Mit Blick auf die Fans argumentiert der 45-Jährige, dass die Anziehungskraft des Fußballs derzeit eine Krise bei den jungen Generationen durchlebe. „Die Jüngsten wollen die großen Events sehen und sind weniger mit den Elementen des Lokalpatriotismus verbunden, die die vorangegangenen Generationen, meiner eingeschlossen, geprägt haben.“
Uefa-Boss heißt Rückzieher-Clubs willkommen
Uefa-Präsident Aleksander Ceferin begrüßt den Rückzieher der sechs englischen Clubs für die Super League und hat ihnen eine Wiedereingliederung in Aussicht gestellt. Er habe bereits am Dienstag betont, „dass es bewundernswert ist, einen Fehler zuzugeben, und diese Clubs haben einen großen Fehler gemacht“, sagte der 53-Jährige in einer Stellungnahme: „Aber sie sind jetzt wieder dabei und ich weiß, dass sie nicht nur für unsere Wettbewerbe, sondern für das gesamte europäische Spiel viel zu bieten haben.“
Es gehe nun darum, „dass wir weitermachen, die Einheit wiederherstellen, die das Spiel vorher genossen hat und gemeinsam vorwärts gehen“, führte der Slowene aus.

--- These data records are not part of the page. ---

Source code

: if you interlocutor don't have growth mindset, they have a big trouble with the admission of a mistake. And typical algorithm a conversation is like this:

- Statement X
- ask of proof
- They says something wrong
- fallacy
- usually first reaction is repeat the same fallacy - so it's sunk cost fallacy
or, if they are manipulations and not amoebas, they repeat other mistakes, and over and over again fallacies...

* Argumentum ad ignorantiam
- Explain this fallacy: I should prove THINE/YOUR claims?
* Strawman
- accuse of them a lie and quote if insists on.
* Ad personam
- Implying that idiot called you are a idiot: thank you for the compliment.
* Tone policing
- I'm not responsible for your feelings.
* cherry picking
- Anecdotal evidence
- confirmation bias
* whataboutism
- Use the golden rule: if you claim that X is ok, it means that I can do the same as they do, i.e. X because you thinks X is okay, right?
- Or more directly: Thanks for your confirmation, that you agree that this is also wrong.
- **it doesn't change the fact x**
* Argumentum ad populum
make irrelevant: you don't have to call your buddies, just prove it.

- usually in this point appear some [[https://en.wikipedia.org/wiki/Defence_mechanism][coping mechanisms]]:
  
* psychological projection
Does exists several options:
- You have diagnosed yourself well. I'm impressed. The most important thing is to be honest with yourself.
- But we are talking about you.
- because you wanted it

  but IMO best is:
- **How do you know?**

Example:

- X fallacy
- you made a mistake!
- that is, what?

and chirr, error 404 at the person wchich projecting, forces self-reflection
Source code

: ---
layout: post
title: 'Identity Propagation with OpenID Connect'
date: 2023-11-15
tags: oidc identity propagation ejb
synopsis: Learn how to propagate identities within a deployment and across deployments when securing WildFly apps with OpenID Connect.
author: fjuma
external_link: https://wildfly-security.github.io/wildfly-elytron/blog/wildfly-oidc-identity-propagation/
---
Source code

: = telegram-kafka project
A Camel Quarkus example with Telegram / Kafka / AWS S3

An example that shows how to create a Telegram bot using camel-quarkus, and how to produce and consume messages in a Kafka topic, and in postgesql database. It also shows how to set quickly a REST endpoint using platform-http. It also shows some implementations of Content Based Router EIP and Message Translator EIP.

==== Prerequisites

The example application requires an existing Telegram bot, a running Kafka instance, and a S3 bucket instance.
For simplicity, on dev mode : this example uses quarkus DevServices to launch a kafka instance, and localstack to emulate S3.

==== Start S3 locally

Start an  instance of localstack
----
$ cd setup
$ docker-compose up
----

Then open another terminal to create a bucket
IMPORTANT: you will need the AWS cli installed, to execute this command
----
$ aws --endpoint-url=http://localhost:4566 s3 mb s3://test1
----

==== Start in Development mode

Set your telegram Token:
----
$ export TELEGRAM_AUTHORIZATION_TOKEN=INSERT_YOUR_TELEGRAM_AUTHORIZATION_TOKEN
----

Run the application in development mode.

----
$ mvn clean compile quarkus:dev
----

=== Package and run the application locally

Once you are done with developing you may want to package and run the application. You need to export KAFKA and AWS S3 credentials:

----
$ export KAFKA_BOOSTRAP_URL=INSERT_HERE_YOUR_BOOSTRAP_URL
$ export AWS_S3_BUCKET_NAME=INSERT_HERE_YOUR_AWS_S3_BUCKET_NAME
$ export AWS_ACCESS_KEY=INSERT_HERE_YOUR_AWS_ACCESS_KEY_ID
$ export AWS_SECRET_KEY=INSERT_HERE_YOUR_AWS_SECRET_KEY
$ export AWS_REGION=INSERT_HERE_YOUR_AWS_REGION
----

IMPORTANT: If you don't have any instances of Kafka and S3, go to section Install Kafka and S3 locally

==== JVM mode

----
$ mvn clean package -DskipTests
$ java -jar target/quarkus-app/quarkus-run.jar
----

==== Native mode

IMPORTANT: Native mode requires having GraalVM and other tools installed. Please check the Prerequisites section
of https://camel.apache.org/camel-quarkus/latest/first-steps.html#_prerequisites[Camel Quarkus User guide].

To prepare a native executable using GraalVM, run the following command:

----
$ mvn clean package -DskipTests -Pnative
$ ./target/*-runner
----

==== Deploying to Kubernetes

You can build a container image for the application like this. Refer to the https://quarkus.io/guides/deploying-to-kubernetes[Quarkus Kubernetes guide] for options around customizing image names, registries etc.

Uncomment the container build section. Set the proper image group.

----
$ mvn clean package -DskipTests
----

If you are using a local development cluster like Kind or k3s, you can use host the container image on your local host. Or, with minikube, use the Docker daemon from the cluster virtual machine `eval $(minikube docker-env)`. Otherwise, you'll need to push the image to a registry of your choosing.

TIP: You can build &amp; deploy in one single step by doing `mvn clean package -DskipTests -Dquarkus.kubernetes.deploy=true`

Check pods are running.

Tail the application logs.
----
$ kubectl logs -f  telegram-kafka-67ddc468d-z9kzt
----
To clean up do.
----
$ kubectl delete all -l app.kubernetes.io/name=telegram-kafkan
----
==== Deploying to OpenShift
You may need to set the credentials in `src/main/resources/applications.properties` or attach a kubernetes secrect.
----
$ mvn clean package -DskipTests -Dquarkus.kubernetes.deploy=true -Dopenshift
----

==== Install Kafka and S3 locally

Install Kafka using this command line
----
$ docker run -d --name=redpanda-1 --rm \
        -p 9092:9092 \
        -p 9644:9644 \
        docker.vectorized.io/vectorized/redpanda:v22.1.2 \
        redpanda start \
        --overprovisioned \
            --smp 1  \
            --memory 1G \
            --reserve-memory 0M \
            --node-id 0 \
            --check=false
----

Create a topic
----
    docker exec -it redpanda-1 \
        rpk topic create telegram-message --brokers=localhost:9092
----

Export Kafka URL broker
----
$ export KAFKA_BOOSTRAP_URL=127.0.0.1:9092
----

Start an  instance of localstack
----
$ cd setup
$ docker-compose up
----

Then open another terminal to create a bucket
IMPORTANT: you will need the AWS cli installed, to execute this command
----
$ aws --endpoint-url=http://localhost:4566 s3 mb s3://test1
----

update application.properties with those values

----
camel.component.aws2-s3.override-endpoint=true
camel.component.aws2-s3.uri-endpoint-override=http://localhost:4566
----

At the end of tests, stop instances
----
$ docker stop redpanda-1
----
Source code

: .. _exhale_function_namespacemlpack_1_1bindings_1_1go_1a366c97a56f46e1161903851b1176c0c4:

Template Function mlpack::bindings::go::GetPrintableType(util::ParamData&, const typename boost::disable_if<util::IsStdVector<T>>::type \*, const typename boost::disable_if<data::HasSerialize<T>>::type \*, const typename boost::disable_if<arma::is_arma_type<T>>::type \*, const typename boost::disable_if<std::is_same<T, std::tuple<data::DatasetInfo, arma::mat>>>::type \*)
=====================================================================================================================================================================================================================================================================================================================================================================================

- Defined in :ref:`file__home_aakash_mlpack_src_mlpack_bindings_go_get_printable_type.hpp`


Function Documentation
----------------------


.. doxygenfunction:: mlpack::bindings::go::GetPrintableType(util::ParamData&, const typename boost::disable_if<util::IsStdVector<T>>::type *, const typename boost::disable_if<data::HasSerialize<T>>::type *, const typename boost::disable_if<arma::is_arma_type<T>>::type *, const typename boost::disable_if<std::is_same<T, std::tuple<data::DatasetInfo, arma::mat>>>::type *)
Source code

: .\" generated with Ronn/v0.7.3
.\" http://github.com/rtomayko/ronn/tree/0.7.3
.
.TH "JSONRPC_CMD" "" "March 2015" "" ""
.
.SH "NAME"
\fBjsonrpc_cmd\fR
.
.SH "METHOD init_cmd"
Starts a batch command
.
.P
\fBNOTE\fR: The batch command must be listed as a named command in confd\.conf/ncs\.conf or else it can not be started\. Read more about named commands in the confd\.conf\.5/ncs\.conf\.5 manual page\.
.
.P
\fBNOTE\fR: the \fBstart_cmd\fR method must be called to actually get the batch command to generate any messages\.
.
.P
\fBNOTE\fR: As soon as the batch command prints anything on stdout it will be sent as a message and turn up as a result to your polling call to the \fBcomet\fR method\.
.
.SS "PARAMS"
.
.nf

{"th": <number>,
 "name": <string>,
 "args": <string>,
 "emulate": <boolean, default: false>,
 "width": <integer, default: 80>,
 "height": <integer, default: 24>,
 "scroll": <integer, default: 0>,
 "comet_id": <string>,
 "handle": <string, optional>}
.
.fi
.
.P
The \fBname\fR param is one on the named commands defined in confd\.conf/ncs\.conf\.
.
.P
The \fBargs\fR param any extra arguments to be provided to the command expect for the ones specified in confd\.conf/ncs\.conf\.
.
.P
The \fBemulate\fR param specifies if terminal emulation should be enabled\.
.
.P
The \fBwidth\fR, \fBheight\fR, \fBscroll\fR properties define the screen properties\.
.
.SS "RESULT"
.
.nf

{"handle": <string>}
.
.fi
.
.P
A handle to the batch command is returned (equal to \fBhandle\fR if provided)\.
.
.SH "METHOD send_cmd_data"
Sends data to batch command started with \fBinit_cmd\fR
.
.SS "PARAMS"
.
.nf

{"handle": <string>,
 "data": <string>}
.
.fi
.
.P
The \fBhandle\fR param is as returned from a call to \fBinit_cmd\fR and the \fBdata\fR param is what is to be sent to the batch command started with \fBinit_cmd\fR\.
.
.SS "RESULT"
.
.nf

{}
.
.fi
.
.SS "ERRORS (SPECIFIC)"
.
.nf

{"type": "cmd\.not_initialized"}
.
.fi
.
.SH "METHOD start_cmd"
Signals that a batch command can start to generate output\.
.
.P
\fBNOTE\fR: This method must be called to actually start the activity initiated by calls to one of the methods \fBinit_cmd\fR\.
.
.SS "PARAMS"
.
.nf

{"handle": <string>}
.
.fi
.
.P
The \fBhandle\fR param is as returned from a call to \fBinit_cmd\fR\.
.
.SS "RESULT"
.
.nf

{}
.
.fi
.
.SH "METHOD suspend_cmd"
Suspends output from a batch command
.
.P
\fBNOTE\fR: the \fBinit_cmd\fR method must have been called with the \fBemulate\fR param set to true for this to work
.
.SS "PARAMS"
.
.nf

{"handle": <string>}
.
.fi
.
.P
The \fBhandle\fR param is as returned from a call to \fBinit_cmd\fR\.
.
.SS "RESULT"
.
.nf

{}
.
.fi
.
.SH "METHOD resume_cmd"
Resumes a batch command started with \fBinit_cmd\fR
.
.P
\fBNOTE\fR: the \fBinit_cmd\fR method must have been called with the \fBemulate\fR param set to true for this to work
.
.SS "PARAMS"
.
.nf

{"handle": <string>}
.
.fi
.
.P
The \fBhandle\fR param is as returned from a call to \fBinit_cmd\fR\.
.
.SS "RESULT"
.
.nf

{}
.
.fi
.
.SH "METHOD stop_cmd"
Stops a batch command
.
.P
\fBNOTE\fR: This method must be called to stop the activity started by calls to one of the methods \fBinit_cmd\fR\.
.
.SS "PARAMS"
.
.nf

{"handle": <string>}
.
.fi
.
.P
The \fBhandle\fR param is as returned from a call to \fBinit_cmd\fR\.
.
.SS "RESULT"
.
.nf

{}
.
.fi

Liverpool-Eigentümer entschuldigt sich bei Fans
Der US-Geschäftsmann und Eigentümer des FC Liverpool, John W. Henry, hat sich für die Teilnahme an Plänen zu einer Super League entschuldigt. „Ich möchte mich bei allen Fans des FC Liverpool für die entstandenen Brüche in den vergangenen 48 Stunden entschuldigen“, sagte er in einem auf Twitter verbreiteten zweieinhalb Minuten langen Video. Es sei klar gewesen, dass das Projekt nie ohne die Unterstützung der Fans überlebensfähig sein werde. „Ihr habt in diesen 48 Stunden klargemacht, dass es keinen Bestand haben wird“, so Henry.
Auch bei Trainer Jürgen Klopp, den Spielern und „jedem, der so hart daran arbeitet, unsere Fans stolz zu machen“ wolle er sich entschuldigen, fuhr der Investmentmanager fort.
Nach Rückzügen: Super League will Pläne „überdenken“
Die Macher der Super League wollen ihre Pläne nach dem Rückzug der englischen Clubs „überdenken“. Das geht aus einer Mitteilung hervor, über die unter anderem die US-Nachrichtenagentur AP in der Nacht zum Mittwoch berichtete. „Angesichts der aktuellen Umstände werden wir die am besten geeigneten Schritte zur Neugestaltung des Projekts überdenken und dabei stets unser Ziel im Sinn haben, den Fans die bestmögliche Erfahrung zu ermöglichen und dabei die Solidaritätszahlungen für die gesamte Fußballgemeinschaft zu erhöhen“, hieß es demnach.
Angesichts des heftigen Widerstands von Fans, Spielern, Verbänden und Politik hatten die Topclubs aus England vor der Stellungnahme verkündet, sich aus den Plänen zurückzuziehen. Auch die spanischen Clubs FC Barcelona und Atletico Madrid sollen Berichten zufolge entsprechende Schritte eingeleitet haben. Und auch Inter Mailand hat angeblich kein Interesse mehr an der milliardenschweren Super Liga.
Boss von Manchester United tritt zurück
Vor dem drohenden Scheitern der neuen Super League hat Ed Woodward seinen Rücktritt als Vorstandschef von Manchester United angekündigt. Wie der Club mitteilte, wird Woodward zum Jahresende seinen Posten räumen. Unklar ist allerdings, ob die Ankündigung des 49-Jährigen in direktem Zusammenhang mit dem sich anbahnenden Aus der Super League steht. Aus Vereinskreisen hieß es, es gebe keine Verbindung mit den Super-League-Plänen und der Schritt sei einvernehmlich.
Zuvor hatten Anhänger von United massive Kritik an den Plänen des Clubs geäußert, sich an der Super League als Gründungsmitglied zu beteiligen. Auch der legendäre Trainer Sir Alex Ferguson hatte sich gegen die Vorstandspläne gestellt. „Eine Super League würde sich von 70 Jahren europäischen Fußballs abwenden“, sagte Ferguson. Der Gewinn des Europapokals der Pokalsieger mit dem FC Aberdeen sei für ihn wie „die Besteigung des Mount Everest“ gewesen.